The Emerging Technologies Conference at MIT featured an electronic nametag, which was slightly fancier and a whole lot chunkier than RFID-embedded nametags that I’ve seen at other conferences. Made by nTAG Interactive, the nametag was basically a PDA that you hung on your neck. On top of the PDA is a paper nametag that states your name and affiliation. (Makes you think- while they were at it, why didn’t they put a small LCD screen on the device and get rid of paper entirely?)
One of the good things about the nTAG was that you didn’t have to exchange namecards- when two people meet, the devices pick up information of the other person and lets you “store” it, adding notes regarding the person, and so forth. You can later login to nTag’s site to download those contacts or have them emailed.
While this system seems very convenient, there is the factor of having to go through nTag’s main computer to access your information. Although accounts are personalized, there is still the issue of nTag being able to see who networked with whom. The devices even know which sessions you’ve attended (or not), which is a little more information than I’d like to give them.

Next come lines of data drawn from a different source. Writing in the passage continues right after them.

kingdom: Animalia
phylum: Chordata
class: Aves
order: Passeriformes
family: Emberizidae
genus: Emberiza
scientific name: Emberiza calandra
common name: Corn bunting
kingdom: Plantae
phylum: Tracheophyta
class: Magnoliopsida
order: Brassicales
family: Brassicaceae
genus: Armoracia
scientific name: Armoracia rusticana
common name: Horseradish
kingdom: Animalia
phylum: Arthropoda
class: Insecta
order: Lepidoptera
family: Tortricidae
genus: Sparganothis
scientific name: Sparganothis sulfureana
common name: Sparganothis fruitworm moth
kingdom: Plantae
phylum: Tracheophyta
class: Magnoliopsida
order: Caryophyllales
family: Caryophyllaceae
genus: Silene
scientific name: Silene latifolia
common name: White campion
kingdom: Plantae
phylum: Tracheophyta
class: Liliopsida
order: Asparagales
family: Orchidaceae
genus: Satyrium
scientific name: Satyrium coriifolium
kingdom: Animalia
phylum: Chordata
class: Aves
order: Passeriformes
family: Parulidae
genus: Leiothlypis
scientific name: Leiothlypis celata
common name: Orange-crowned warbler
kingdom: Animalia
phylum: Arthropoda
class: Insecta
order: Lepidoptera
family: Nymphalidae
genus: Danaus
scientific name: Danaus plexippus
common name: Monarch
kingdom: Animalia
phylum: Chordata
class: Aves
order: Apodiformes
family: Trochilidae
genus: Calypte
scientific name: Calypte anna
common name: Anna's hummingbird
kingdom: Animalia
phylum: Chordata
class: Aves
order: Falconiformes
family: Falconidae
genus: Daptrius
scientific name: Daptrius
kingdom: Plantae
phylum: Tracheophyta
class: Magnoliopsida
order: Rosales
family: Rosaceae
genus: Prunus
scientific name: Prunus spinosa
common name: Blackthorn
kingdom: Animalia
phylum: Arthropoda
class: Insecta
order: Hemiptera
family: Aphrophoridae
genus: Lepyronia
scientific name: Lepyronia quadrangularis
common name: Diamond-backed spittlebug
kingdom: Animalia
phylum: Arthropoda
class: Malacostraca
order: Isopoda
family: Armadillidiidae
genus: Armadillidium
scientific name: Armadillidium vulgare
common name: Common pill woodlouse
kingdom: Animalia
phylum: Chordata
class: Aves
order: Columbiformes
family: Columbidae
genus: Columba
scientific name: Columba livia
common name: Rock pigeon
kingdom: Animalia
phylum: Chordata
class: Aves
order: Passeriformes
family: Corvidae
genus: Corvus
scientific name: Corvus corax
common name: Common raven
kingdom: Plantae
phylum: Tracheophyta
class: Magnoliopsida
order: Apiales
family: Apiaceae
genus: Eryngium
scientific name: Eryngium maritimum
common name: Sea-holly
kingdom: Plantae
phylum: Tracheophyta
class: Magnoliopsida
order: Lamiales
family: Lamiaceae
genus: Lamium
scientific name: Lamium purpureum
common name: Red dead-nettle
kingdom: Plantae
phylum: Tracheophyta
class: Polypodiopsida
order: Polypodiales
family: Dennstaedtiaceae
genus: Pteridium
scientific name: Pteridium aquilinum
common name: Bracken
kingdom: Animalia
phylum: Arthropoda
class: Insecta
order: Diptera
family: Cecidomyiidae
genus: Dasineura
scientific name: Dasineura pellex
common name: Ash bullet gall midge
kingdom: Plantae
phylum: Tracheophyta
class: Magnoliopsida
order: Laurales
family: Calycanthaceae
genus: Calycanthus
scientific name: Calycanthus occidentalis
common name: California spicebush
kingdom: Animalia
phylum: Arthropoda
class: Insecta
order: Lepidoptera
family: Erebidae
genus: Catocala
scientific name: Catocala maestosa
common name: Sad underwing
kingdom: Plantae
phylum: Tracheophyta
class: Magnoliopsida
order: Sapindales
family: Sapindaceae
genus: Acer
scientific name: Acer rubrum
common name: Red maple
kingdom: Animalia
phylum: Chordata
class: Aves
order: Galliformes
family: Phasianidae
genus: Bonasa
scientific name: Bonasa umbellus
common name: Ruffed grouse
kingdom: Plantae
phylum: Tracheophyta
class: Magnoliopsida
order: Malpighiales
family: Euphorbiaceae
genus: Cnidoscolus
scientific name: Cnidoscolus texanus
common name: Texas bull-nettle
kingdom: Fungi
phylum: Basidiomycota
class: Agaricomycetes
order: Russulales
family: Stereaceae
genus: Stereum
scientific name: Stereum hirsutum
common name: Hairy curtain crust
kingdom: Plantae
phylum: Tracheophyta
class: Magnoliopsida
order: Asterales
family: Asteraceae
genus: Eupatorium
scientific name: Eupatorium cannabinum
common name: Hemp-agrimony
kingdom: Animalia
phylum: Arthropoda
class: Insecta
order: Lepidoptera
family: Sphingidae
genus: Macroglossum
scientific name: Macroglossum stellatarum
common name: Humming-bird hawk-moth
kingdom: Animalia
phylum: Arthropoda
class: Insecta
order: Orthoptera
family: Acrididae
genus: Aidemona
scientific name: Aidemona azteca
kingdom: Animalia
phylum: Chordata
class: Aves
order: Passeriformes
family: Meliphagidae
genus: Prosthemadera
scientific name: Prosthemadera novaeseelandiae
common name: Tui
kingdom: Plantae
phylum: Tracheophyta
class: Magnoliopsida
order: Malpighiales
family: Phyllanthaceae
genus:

You can also send messages to other conference attendees and participate in discussions via your nametag, but the most disturbing thing was that the system used personal data (that you input in order to network) to analyze what kind of people were attending the conference… and who knows what else?.
I suppose this is the kind of tethered technology that Jonathan Zittrain warns about. True, this gadget is easier to carry than a thick booklet (the one you get at every conference, with a list of speakers, profiles, forums, etc.) but because all information is controlled and monitored by nTag, you have to give up more than you get.
PS. I took a picture of the nTag, but I can’t find my CF card reader at the present (will update later). I wish my camera would wirelessly connect with my computer- but then bluetooth technology is something I’m worried about too. Without wires, you begin to wonder how many bits are floating around in the air… disturbing!